Первые ласточки. Предвестники… Уж они себя покажут. Они порезвятся! А в самом деле, что за ярмарка без цыган? Так, ровно каша без соли!
Больше всего цыгане волновали нас, пацанов. Они казались нам людьми фантастическими. Все какие-то необычные: темные, тонконосые, пучеглазые. В ушах кольца, на руках кольца. Все побрякивает, позванивает, потрухивает. Пестреют на лугу, будто цветные стеклышки на ладони.
Мы прилегли поодаль все четверо; глядим на странный мир, удивляемся. Микитка, как всегда, докапывается: что, откуда, почему.

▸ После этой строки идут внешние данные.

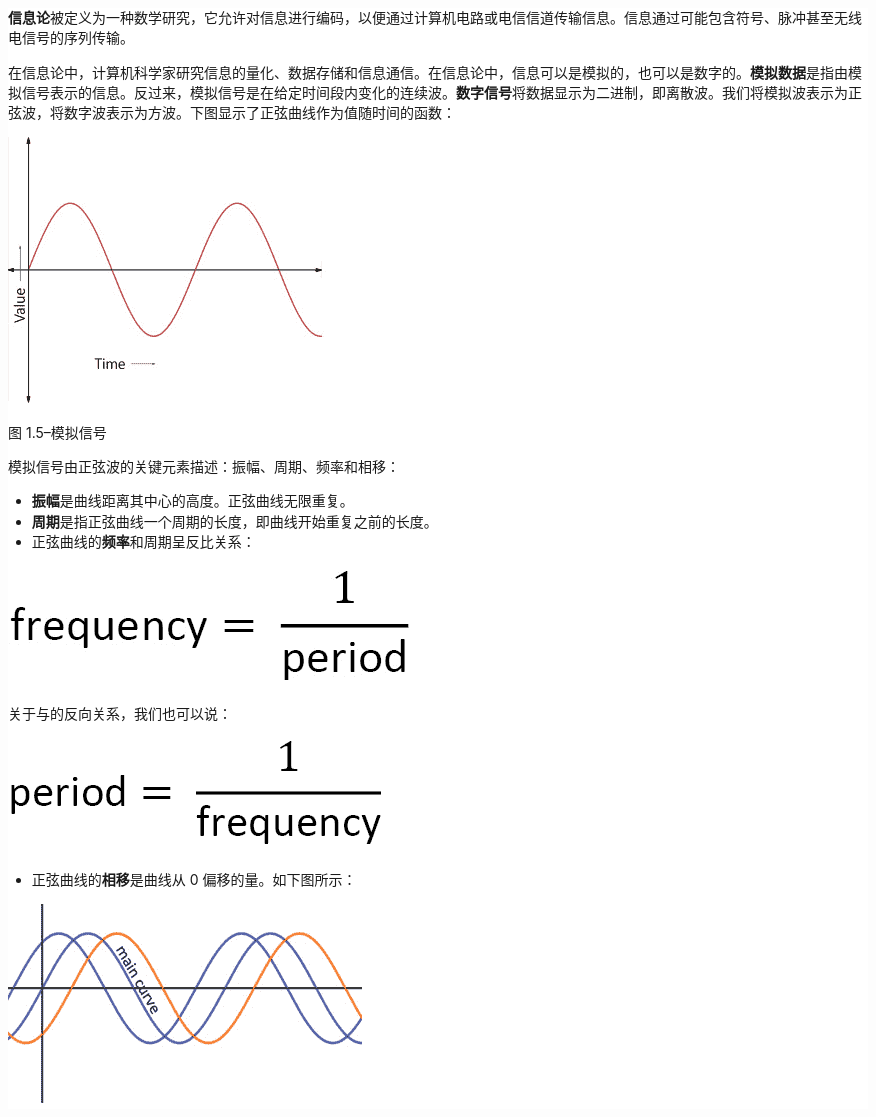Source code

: **信息论**被定义为一种数学研究，它允许对信息进行编码，以便通过计算机电路或电信信道传输信息。信息通过可能包含符号、脉冲甚至无线电信号的序列传输。

在信息论中，计算机科学家研究信息的量化、数据存储和信息通信。在信息论中，信息可以是模拟的，也可以是数字的。**模拟数据**是指由模拟信号表示的信息。反过来，模拟信号是在给定时间段内变化的连续波。**数字信号**将数据显示为二进制，即离散波。我们将模拟波表示为正弦波，将数字波表示为方波。下图显示了正弦曲线作为值随时间的函数：

![Figure 1.5 – Analog signal ](img/Figure_01.05_B15413.jpg)

图 1.5–模拟信号

模拟信号由正弦波的关键元素描述：振幅、周期、频率和相移：

*   **振幅**是曲线距离其中心的高度。正弦曲线无限重复。
*   **周期**是指正弦曲线一个周期的长度，即曲线开始重复之前的长度。
*   正弦曲线的**频率**和周期呈反比关系：

![](img/Formula_B15413_01_010.jpg)

关于与的反向关系，我们也可以说：

![](img/Formula_B15413_01_011.jpg)

*   正弦曲线的**相移**是曲线从 0 偏移的量。如下图所示：

![Figure 1.6 – Phase shift examples ](img/Figure_01.06_B15413.jpg)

Сам отвечает на свои вопросы:
— Батько читал в журнале, что они азиаты.
Юхимка поднял брови:
— Да ну?..
— Говорил, будто какого-то императора убили и за это их приговорили скитаться по свету.
Котька решил смутить всезнающего друга.
— Вот я пойду спрошу вон у той ведьмы, брешешь или правду говоришь?
Цыганка словно бы услышала Котькины слова, сама поманила его пальцем.
Он побежал к шатру. Было видно, как старуха ткнула ему в руку ведерко. Котька метнулся к колодцу, принес воды, обплескав себе ноги.
Когда вернулся и присел около нас, мы с холодным еканьем внутри ждали его рассказа.
— Ничего не было. Только спросила, как звать, что болит. Показал левую руку. Перевязала конским волосом у запястья. Ступай, говорит. Чудна́я баба!